Americas Tv Role Model
Section: Theater Essays
They always come back to the norm in the end. Of course, even these very straight-looking 50s shows are not without their deviant sides. Lucy is always plotting and scheming to undermine the authority of her husband. While Ricky always triumphs in the end, the show does nothing to discourage female viewers from identifying with Lucy and hoping she wins out one day. The popularity of these old shows today in cable re-runs may have something to do with this kind of devious re-reading of the possibilities lurking just below the surface of the normal, 50s sitcom. The idea that the white middle class family was the norm might have worked in the 50s, when it was mostly white middle class people who owned the TV sets, but it stopped working in the late 60s. A more diverse TV audience, tuning in to more conflictual times could not be so easily satisfied. The answer was a new kind of sitcom, pioneered by Norman Lear. In 'All in the Family and other Lear shows, the conflicts within the TV audience are more directly dramatized on the screen.
TV no longer has a clearly identifiable moral center-ground. The character of Archie Bunker - an obvious model for Homer Simpson - is the classic example. To conservative blue-collar viewers he was the hero of the show. To liberal, educated people he was the butt of the joke. TV producers learned two things from All in the Family: that different sections of the audience can hold quite opposite views about the same character, and that the show can dramatize the conflict between their views. Happy Days, the late 70s hit that edged out the late 60s style confrontational comedies, changed the rules once again. In an era weary of conflict, Happy Days relied on nostalgia for the 50s when life was simpler and everyone got along nicely. Happy Days wasn't quite the 50s of Father Knows Best, however. The character that 'knows best' in Happy Days is the Fonz. With his leather jacket, greased back hair and motorcycle, he was a domesticated version of Brando's character from The Wild One. No longer an image of the bad boy outsider, he was now the outsider who uses his detachment to lend a hand to the TV families of Happy Days.

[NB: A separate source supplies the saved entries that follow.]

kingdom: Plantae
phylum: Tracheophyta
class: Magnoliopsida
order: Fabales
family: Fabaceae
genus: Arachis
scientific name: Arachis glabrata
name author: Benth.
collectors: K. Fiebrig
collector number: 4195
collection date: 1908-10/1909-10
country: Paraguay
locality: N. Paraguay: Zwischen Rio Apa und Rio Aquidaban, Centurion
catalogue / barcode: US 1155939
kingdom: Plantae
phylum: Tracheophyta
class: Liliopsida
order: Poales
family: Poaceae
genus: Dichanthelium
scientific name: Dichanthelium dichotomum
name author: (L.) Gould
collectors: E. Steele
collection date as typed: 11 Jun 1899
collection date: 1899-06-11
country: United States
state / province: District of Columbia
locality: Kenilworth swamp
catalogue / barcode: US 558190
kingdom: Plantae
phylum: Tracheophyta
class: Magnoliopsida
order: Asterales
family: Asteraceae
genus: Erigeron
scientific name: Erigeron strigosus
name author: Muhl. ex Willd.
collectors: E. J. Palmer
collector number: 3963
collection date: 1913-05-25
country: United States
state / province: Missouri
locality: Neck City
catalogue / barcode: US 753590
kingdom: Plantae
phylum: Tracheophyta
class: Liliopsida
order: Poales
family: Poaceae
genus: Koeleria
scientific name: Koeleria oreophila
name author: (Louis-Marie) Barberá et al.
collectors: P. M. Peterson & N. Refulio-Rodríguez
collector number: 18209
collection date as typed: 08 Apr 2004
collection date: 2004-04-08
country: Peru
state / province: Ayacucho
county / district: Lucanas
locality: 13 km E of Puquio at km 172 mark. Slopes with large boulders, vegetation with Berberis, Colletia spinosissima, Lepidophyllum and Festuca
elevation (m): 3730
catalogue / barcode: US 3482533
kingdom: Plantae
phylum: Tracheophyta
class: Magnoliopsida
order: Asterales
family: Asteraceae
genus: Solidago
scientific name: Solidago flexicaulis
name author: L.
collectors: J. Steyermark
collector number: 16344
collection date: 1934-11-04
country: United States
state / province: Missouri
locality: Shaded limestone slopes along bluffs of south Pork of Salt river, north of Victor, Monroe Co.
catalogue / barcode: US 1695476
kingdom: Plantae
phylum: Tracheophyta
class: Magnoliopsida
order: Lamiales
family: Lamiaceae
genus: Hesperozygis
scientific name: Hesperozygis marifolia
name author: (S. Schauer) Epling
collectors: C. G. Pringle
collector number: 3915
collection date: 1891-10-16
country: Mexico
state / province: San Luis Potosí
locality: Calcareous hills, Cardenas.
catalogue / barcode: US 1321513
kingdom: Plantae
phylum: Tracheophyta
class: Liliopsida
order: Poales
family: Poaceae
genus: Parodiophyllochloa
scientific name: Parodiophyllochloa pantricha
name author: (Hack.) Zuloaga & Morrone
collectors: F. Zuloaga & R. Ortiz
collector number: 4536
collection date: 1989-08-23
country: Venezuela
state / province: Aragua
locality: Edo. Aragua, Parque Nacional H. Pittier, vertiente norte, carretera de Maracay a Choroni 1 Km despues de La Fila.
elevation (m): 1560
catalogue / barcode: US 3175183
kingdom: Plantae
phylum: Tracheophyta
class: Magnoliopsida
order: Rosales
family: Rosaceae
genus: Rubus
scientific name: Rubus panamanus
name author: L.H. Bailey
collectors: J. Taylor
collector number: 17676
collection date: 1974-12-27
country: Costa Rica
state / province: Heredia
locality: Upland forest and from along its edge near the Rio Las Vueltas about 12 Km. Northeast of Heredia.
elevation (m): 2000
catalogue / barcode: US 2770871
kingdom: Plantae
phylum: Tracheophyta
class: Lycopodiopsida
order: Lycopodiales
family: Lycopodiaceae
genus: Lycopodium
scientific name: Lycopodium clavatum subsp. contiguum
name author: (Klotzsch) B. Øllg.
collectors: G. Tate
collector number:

This is not the real 50s, but the 50s of TV memory, a cut-up of all the Tv images of the 50s, all spliced back together in a comedy format. Here the onces very separate worlds of rock'n'roll and prime time TV are cut and mixed together. The Simpsons cuts and mixes images of TV families from all eras. The longhaired school bus driver in The Simpsons is a cartoon version of the Fonz. The Simpsons encourages different kinds of viewers to identify with different characters, and it borrows those characters from many other shows. Its stories vary enormously depending on the writers and producers. Some are lovingly copied 50s style stories of suburban normality. Some are radical postmodern 90s style parodies of it. Some are conflict dramas, some are morality plays of the kind popularized by M*A*S*H. The changes made to the stock material of the sitcom in The Simpsons are instructive.
Homer has a desk-job at the nuclear power plant. He is not a blue-collar worker like Fred Flintstone or Archie Bunker. The female characters are more fully developed than Wilma Flintstone or Betty Rubble, and get story lines of their own. Female viewers are encouraged to identify with post feminist female characters who stick up for themselves and take an active role in many situations. While Bart is famous for his non-committal attitude to school, sister Lisa is a diligent student. Young viewers can identify with being cool or being smart. Middle class parents who value good manners and education can identify with Marg and Lisa; while Bart and Homer uphold a traditional working class idiom of a rebellious youth followed by a conformist, non-confrontational middle-age. Fragmented audiences, fragmented shows - fragmented TV culture. George Bush may be nostalgic for The Waltons, but it won't be long before politicians are nostalgic for the TV culture of The Simpsons. It is these ideas that have caused TV families to take over and set the example for actual families when in the past these roles were reversed. Today's families are mere images of the ideas portrayed through American TV.